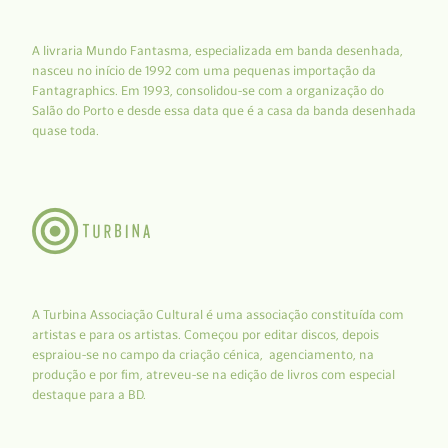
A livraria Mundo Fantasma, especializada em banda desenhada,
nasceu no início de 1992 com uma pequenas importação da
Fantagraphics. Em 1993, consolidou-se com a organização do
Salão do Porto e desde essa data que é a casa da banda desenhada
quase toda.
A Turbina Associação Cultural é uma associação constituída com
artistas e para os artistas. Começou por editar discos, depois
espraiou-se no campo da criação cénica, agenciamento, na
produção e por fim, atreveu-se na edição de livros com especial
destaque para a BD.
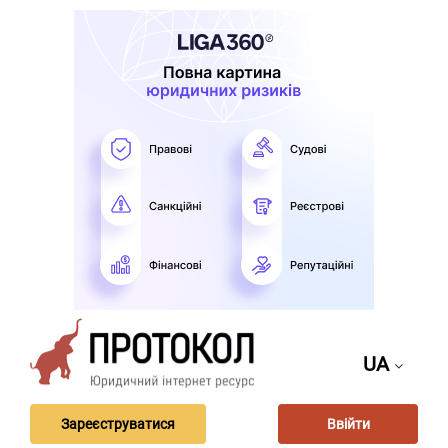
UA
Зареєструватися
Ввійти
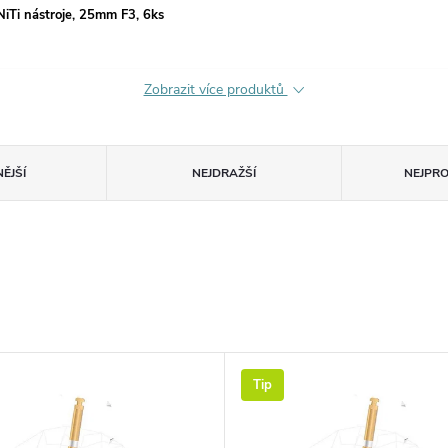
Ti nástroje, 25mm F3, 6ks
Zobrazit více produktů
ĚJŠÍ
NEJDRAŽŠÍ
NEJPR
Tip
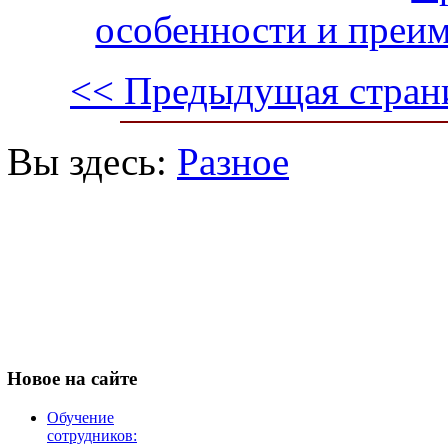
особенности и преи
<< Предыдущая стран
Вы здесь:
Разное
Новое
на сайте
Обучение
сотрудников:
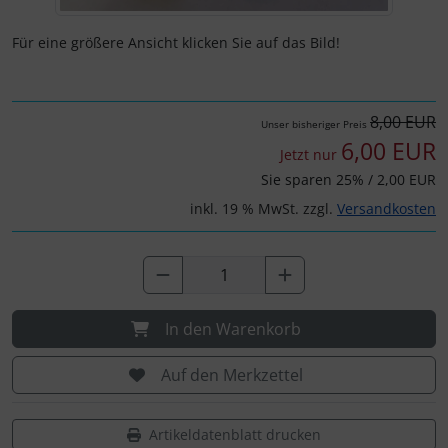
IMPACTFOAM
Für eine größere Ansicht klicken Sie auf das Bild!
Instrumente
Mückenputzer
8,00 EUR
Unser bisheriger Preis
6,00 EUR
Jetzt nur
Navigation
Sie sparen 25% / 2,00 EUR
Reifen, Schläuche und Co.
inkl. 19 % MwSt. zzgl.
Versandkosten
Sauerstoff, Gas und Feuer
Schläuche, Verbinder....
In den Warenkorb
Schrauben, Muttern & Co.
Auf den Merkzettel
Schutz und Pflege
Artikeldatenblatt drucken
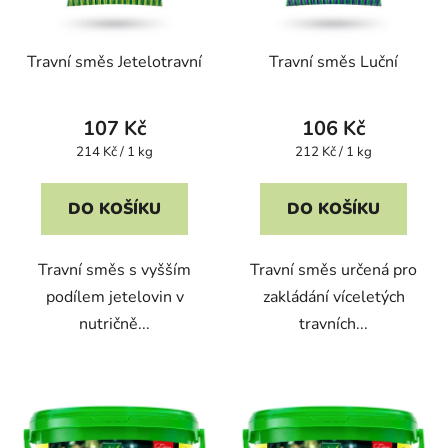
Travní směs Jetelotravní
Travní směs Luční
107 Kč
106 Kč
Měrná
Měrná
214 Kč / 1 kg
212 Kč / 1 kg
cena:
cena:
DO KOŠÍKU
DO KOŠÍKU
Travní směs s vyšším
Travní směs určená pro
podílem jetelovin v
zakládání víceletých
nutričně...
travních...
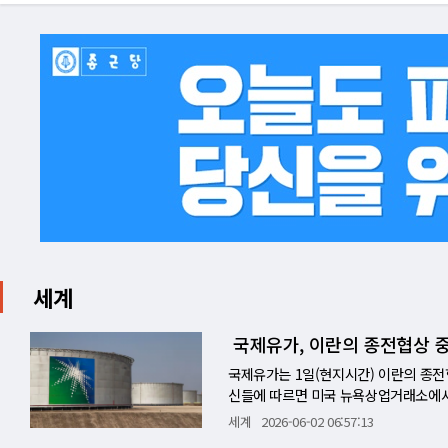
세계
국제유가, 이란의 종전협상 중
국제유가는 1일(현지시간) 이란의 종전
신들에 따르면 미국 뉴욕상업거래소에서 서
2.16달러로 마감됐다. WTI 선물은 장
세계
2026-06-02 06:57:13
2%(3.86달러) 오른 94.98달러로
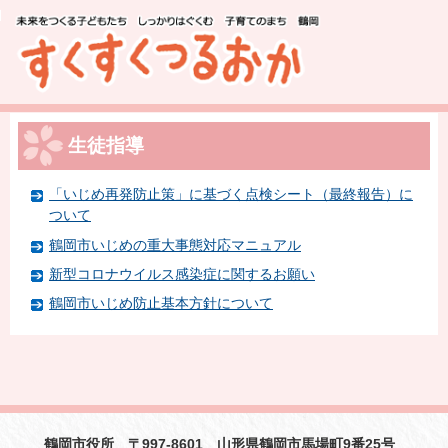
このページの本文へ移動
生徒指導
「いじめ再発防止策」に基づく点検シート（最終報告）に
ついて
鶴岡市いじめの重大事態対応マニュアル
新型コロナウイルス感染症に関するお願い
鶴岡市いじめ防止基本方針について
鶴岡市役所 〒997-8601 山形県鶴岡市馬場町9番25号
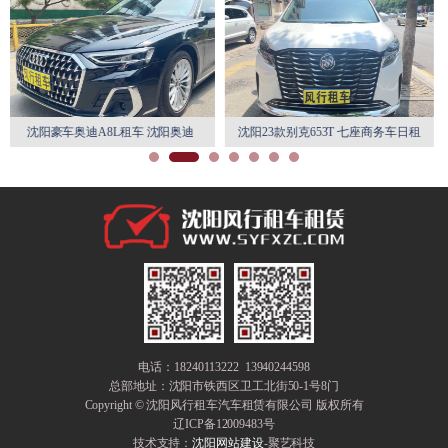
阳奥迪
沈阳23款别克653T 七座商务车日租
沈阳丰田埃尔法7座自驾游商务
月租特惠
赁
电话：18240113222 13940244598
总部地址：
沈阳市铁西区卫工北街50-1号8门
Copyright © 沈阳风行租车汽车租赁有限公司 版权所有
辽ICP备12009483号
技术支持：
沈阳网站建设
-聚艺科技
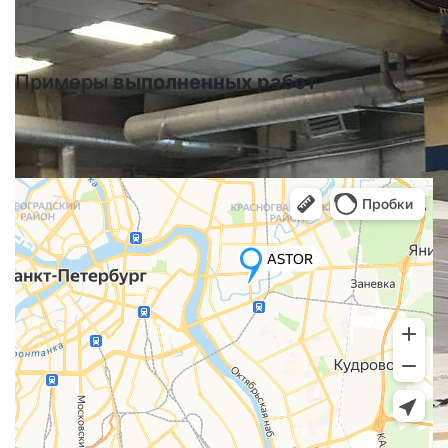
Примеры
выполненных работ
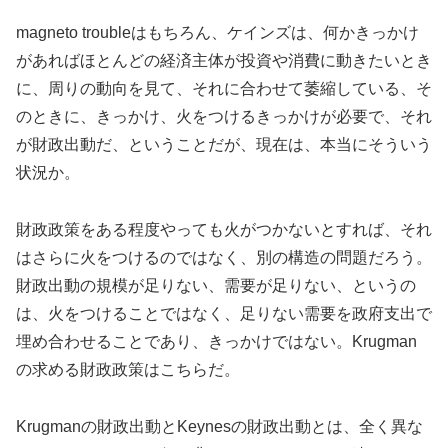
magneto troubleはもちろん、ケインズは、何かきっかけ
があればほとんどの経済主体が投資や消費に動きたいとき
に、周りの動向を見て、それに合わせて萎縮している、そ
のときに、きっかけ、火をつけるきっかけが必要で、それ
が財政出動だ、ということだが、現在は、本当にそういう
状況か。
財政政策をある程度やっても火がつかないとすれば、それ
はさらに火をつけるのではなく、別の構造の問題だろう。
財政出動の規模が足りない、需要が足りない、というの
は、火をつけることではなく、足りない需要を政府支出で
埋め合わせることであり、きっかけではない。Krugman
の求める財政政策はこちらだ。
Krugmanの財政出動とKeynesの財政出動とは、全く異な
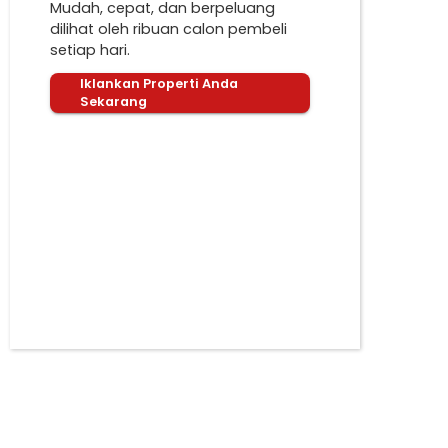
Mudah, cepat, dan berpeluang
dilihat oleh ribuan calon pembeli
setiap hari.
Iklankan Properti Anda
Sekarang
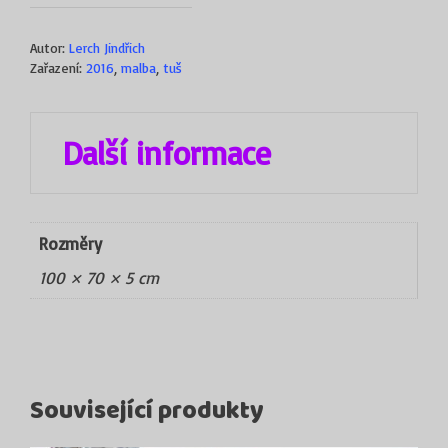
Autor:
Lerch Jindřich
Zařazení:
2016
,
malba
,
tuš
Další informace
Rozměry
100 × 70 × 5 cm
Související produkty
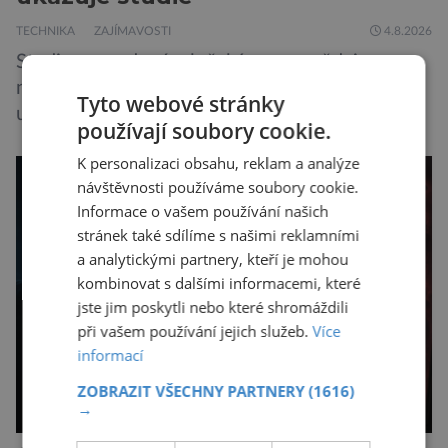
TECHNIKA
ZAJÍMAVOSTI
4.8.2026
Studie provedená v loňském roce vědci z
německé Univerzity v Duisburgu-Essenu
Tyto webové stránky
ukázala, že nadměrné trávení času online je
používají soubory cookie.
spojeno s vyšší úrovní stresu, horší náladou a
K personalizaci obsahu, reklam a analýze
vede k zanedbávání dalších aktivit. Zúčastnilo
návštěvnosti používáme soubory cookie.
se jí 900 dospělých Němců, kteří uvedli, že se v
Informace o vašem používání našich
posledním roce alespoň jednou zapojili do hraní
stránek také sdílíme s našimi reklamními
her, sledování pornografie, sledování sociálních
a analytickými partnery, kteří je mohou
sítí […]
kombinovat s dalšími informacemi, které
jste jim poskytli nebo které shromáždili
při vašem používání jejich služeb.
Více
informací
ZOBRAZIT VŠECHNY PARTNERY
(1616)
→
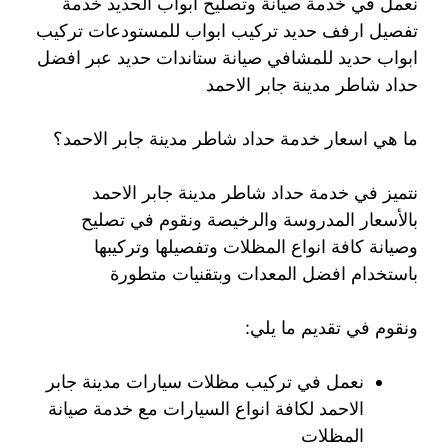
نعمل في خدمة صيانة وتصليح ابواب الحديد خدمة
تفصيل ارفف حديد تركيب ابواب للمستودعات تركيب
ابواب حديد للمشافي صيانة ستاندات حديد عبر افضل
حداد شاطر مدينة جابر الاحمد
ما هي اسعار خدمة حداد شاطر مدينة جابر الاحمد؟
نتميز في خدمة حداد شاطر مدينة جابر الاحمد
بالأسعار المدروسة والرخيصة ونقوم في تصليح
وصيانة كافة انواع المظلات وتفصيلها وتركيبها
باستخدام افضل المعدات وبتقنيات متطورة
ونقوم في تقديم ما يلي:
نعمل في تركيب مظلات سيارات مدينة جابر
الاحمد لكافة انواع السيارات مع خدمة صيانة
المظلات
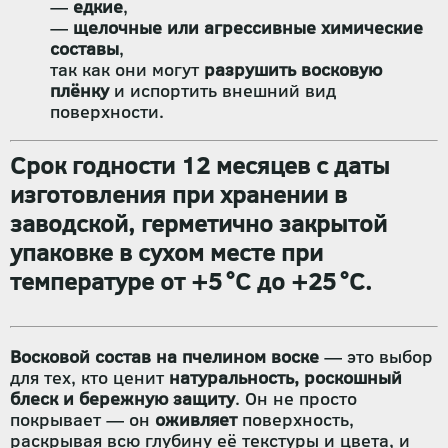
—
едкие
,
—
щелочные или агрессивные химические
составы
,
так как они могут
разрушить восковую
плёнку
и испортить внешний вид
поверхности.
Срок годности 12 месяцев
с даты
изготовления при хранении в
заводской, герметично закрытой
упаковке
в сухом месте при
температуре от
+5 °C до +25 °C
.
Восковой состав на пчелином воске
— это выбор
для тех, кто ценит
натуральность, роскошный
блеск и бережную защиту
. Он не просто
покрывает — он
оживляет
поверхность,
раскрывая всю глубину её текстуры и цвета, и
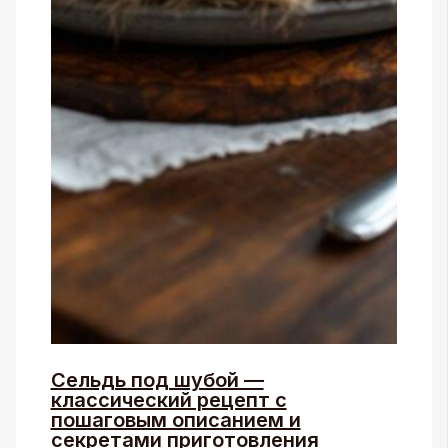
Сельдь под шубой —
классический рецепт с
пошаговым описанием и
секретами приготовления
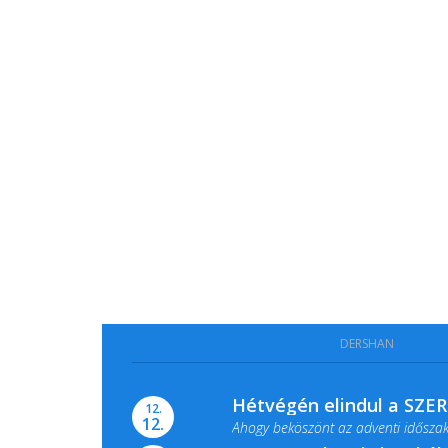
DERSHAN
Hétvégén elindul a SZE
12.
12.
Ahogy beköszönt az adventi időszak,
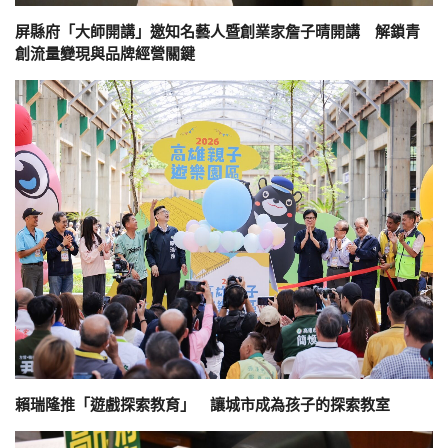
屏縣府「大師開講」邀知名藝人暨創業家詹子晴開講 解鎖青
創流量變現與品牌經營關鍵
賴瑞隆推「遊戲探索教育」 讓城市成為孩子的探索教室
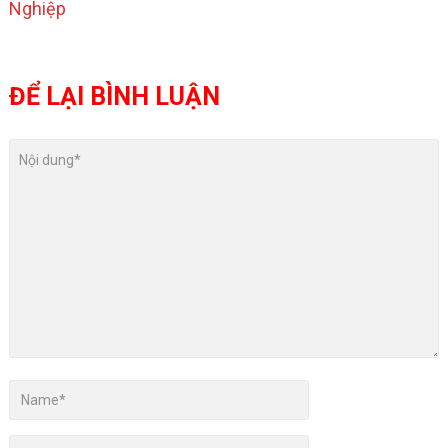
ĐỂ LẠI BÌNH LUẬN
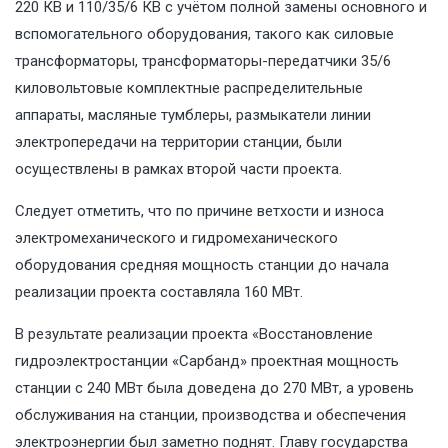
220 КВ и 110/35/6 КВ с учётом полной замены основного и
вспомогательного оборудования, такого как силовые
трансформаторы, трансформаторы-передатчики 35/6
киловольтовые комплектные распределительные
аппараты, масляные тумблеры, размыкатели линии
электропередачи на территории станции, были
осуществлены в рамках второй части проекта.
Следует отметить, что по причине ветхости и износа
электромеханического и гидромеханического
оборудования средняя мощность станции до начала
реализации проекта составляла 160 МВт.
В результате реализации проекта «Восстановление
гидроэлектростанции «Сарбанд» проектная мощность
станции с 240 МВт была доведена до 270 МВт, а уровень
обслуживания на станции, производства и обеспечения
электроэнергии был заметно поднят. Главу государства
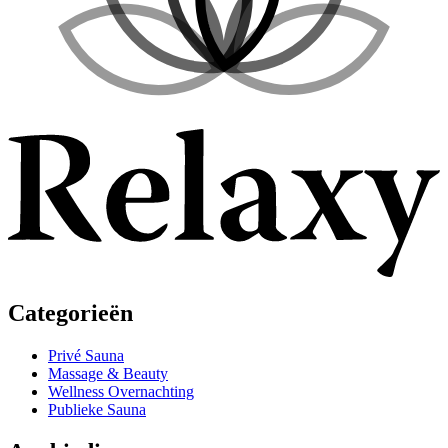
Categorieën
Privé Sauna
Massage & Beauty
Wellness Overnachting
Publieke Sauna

# Job:
Pictures aside, return all of the material exactly as written.

# Your solution:
A livraria Mundo Fantasma, especializada em banda desenhada,
nasceu no início de 1992 com uma pequenas importação da
Fantagraphics. Em 1993, consolidou-se com a organização do
Salão do Porto e desde essa data que é a casa da banda desenhada
quase toda.
A Turbina Associação Cultural é uma associação constituída com
artistas e para os artistas. Começou por editar discos, depois
espraiou-se no campo da criação cénica, agenciamento, na
produção e por fim, atreveu-se na edição de livros com especial
destaque para a BD.
UA
Зареєструватися
Ввійти
Ti nástroje, 25mm F3, 6ks
Zobrazit více produktů
ĚJŠÍ
NEJDRAŽŠÍ
NEJPR
Tip
особенности и преи
<< Предыдущая стран
Вы здесь:
Разное
Новое
на сайте
Обучение
сотрудников:
IMPACTFOAM
Für eine größere Ansicht klicken Sie auf das Bild!
Instrumente
Mückenputzer
8,00 EUR
Unser bisheriger Preis
6,00 EUR
Jetzt nur
Navigation
Sie sparen 25% / 2,00 EUR
Reifen, Schläuche und Co.
inkl. 19 % MwSt. zzgl.
Versandkosten
Sauerstoff, Gas und Feuer
Schläuche, Verbinder....
In den Warenkorb
Schrauben, Muttern & Co.
Auf den Merkzettel
Schutz und Pflege
Artikeldatenblatt drucken
Travní směs Jetelotravní
Travní směs Luční
107 Kč
106 Kč
Měrná
Měrná
214 Kč / 1 kg
212 Kč / 1 kg
cena:
cena:
DO KOŠÍKU
DO KOŠÍKU
Travní směs s vyšším
Travní směs určená pro
podílem jetelovin v
zakládání víceletých
nutričně...
travních...
세계
국제유가, 이란의 종전협상 중
국제유가는 1일(현지시간) 이란의 종전
신들에 따르면 미국 뉴욕상업거래소에서 서
2.16달러로 마감됐다. WTI 선물은 장
세계
2026-06-02 06:57:13
2%(3.86달러) 오른 94.98달러로
このページの本文へ移動
生徒指導
「いじめ再発防止策」に基づく点検シート（最終報告）に
ついて
鶴岡市いじめの重大事態対応マニュアル
新型コロナウイルス感染症に関するお願い
鶴岡市いじめ防止基本方針について
鶴岡市役所 〒997-8601 山形県鶴岡市馬場町9番25号
阳奥迪
沈阳23款别克653T 七座商务车日租
沈阳丰田埃尔法7座自驾游商务
月租特惠
赁
电话：18240113222 13940244598
总部地址：
沈阳市铁西区卫工北街50-1号8门
Copyright © 沈阳风行租车汽车租赁有限公司 版权所有
辽ICP备12009483号
技术支持：
沈阳网站建设
-聚艺科技
Примеры
выполненных работ
magneto troubleはもちろん、ケインズは、何かきっかけ
があればほとんどの経済主体が投資や消費に動きたいとき
に、周りの動向を見て、それに合わせて萎縮している、そ
のときに、きっかけ、火をつけるきっかけが必要で、それ
が財政出動だ、ということだが、現在は、本当にそういう
状況か。
財政政策をある程度やっても火がつかないとすれば、それ
はさらに火をつけるのではなく、別の構造の問題だろう。
財政出動の規模が足りない、需要が足りない、というの
は、火をつけることではなく、足りない需要を政府支出で
埋め合わせることであり、きっかけではない。Krugman
の求める財政政策はこちらだ。
Krugmanの財政出動とKeynesの財政出動とは、全く異な
Mudah, cepat, dan berpeluang
dilihat oleh ribuan calon pembeli
setiap hari.
Iklankan Properti Anda
Sekarang
Autor:
Lerch Jindřich
Zařazení:
2016
,
malba
,
tuš
Další informace
Rozměry
100 × 70 × 5 cm
Související produkty
TECHNIKA
ZAJÍMAVOSTI
4.8.2026
Studie provedená v loňském roce vědci z
německé Univerzity v Duisburgu-Essenu
Tyto webové stránky
ukázala, že nadměrné trávení času online je
používají soubory cookie.
spojeno s vyšší úrovní stresu, horší náladou a
K personalizaci obsahu, reklam a analýze
vede k zanedbávání dalších aktivit. Zúčastnilo
návštěvnosti používáme soubory cookie.
se jí 900 dospělých Němců, kteří uvedli, že se v
Informace o vašem používání našich
posledním roce alespoň jednou zapojili do hraní
stránek také sdílíme s našimi reklamními
her, sledování pornografie, sledování sociálních
a analytickými partnery, kteří je mohou
sítí […]
kombinovat s dalšími informacemi, které
jste jim poskytli nebo které shromáždili
při vašem používání jejich služeb.
Více
informací
ZOBRAZIT VŠECHNY PARTNERY
(1616)
→
نعمل في خدمة صيانة وتصليح ابواب الحديد خدمة
تفصيل ارفف حديد تركيب ابواب للمستودعات تركيب
ابواب حديد للمشافي صيانة ستاندات حديد عبر افضل
حداد شاطر مدينة جابر الاحمد
ما هي اسعار خدمة حداد شاطر مدينة جابر الاحمد؟
نتميز في خدمة حداد شاطر مدينة جابر الاحمد
بالأسعار المدروسة والرخيصة ونقوم في تصليح
وصيانة كافة انواع المظلات وتفصيلها وتركيبها
باستخدام افضل المعدات وبتقنيات متطورة
ونقوم في تقديم ما يلي:
نعمل في تركيب مظلات سيارات مدينة جابر
الاحمد لكافة انواع السيارات مع خدمة صيانة
المظلات
—
едкие
,
—
щелочные или агрессивные химические
составы
,
так как они могут
разрушить восковую
плёнку
и испортить внешний вид
поверхности.
Срок годности 12 месяцев
с даты
изготовления при хранении в
заводской, герметично закрытой
упаковке
в сухом месте при
температуре от
+5 °C до +25 °C
.
Восковой состав на пчелином воске
— это выбор
для тех, кто ценит
натуральность, роскошный
блеск и бережную защиту
. Он не просто
покрывает — он
оживляет
поверхность,
раскрывая всю глубину её текстуры и цвета, и
Сельдь под шубой —
классический рецепт с
пошаговым описанием и
секретами приготовления
DERSHAN
Hétvégén elindul a SZE
12.
12.
Ahogy beköszönt az adventi időszak,
屏縣府「大師開講」邀知名藝人暨創業家詹子晴開講 解鎖青
創流量變現與品牌經營關鍵
賴瑞隆推「遊戲探索教育」 讓城市成為孩子的探索教室
ĐỂ LẠI BÌNH LUẬN
220 КВ и 110/35/6 КВ с учётом полной замены основного и
вспомогательного оборудования, такого как силовые
трансформаторы, трансформаторы-передатчики 35/6
киловольтовые комплектные распределительные
аппараты, масляные тумблеры, размыкатели линии
электропередачи на территории станции, были
осуществлены в рамках второй части проекта.
Следует отметить, что по причине ветхости и износа
электромеханического и гидромеханического
оборудования средняя мощность станции до начала
реализации проекта составляла 160 МВт.
В результате реализации проекта «Восстановление
гидроэлектростанции «Сарбанд» проектная мощность
станции с 240 МВт была доведена до 270 МВт, а уровень
обслуживания на станции, производства и обеспечения
электроэнергии был заметно поднят. Главу государства
Categorieën
Privé Sauna
Massage & Beauty
Wellness Overnachting
Publieke Sauna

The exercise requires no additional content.